Scraping LivestreamFails Part 1

I do not encourage web scraping nor will I post full code to do so, this was simply a challenge to myself and was documented as so.

LivestreamFails the place to view streamers doing stupid/funny/illegal/annoying things provides a clip which Twitch cannot remove as well as a points parameter, NSFW notice and link to Reddit post discussing the “fail”.

Given these clips are 720p, massively compressed and short in length I had thoughts about doing a “back up” of the whole site. This vision became easier when you realize how the website is laid out.

The first clip is at https://livestreamfails.com/post/1 all the way through to the latest post at https://livestreamfails.com/post/28203 The best way to describe this layout is predictive. I know the URL to all of LivestreamFails clips thanks to this design.

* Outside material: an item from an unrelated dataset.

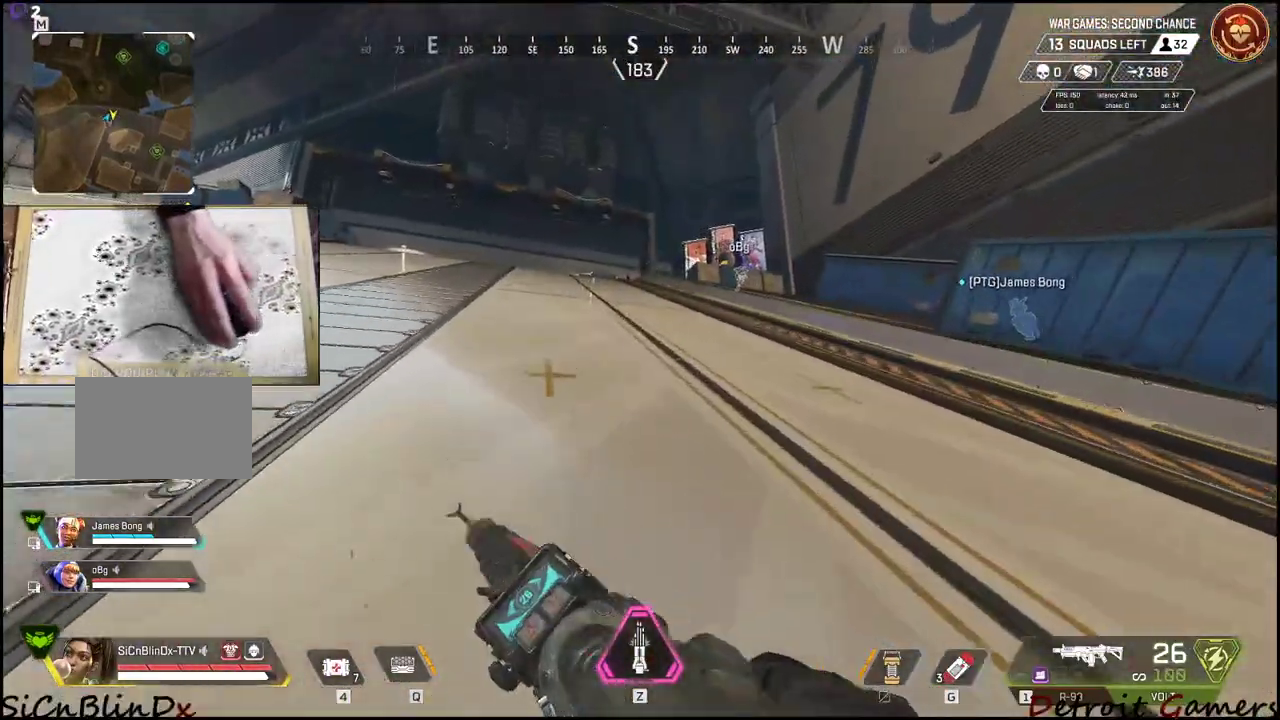
{"keys": ["shift", "w"], "mouse": [], "events": []}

To scrap every clip I just need to remember the last “id” I did, +1 onto it and repeat the process. Using random strings or the title as the URL would prevent this. I can’t predict https://livestreamfails.com/post/5Hq81B or “https://livestreamfails.com/post/Sn1p3r_spills_drink_on_keyboard”.

With the looping process done I just needed to fetch data from the page and store it. Using PHP simple HTML DOM parser this was done easy. The data I needed was:

  • Title
  • Streamer
  • Game
  • Video link (MP4)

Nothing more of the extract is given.